• **The task**: Render every line of text in the records below as one numbered list, with blank lines left out. Leave the pictures out of your answer.

○ ○ ○ ○ ○ ○ ○

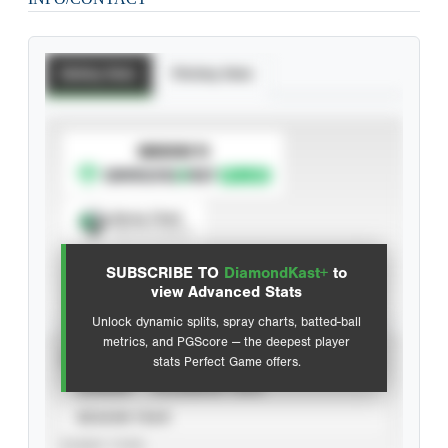
Batting Stats
Pitching Stats
SUBSCRIBE TO
Spray Chart
View hit locations
SUBSCRIBE TO
DiamondKast+
to
Advanced Statistics
view Advanced Stats
Unlock dynamic splits, spray charts, batted-ball
metrics, and PGScore — the deepest player
VIEW
stats Perfect Game offers.
CAREER
CALENDAR YEAR
SEASON YEAR
EVENT TYPE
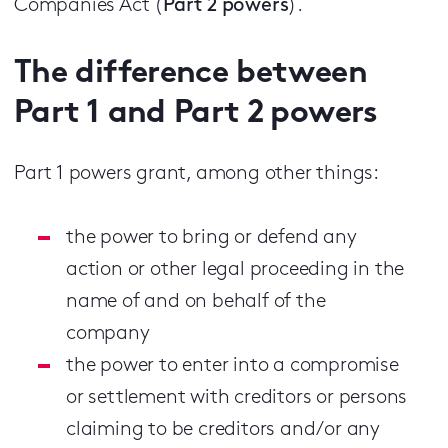
Companies Act (
Part 2 powers
).
The difference between
Part 1 and Part 2 powers
Part 1 powers grant, among other things:
the power to bring or defend any
action or other legal proceeding in the
name of and on behalf of the
company
the power to enter into a compromise
or settlement with creditors or persons
claiming to be creditors and/or any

○ ○ ○ ○ ○ ○ ○

• **Solved exercise**:
1. Batting Stats
2. Pitching Stats
3. SUBSCRIBE TO
4. Spray Chart
5. View hit locations
6. SUBSCRIBE TO
7. DiamondKast+
8. to
9. Advanced Statistics
10. view Advanced Stats
11. Unlock dynamic splits, spray charts, batted-ball
12. metrics, and PGScore — the deepest player
13. VIEW
14. stats Perfect Game offers.
15. CAREER
16. CALENDAR YEAR
17. SEASON YEAR
18. EVENT TYPE
19. Companies Act (
20. Part 2 powers
21. ).
22. The difference between
23. Part 1 and Part 2 powers
24. Part 1 powers grant, among other things:
25. the power to bring or defend any
26. action or other legal proceeding in the
27. name of and on behalf of the
28. company
29. the power to enter into a compromise
30. or settlement with creditors or persons
31. claiming to be creditors and/or any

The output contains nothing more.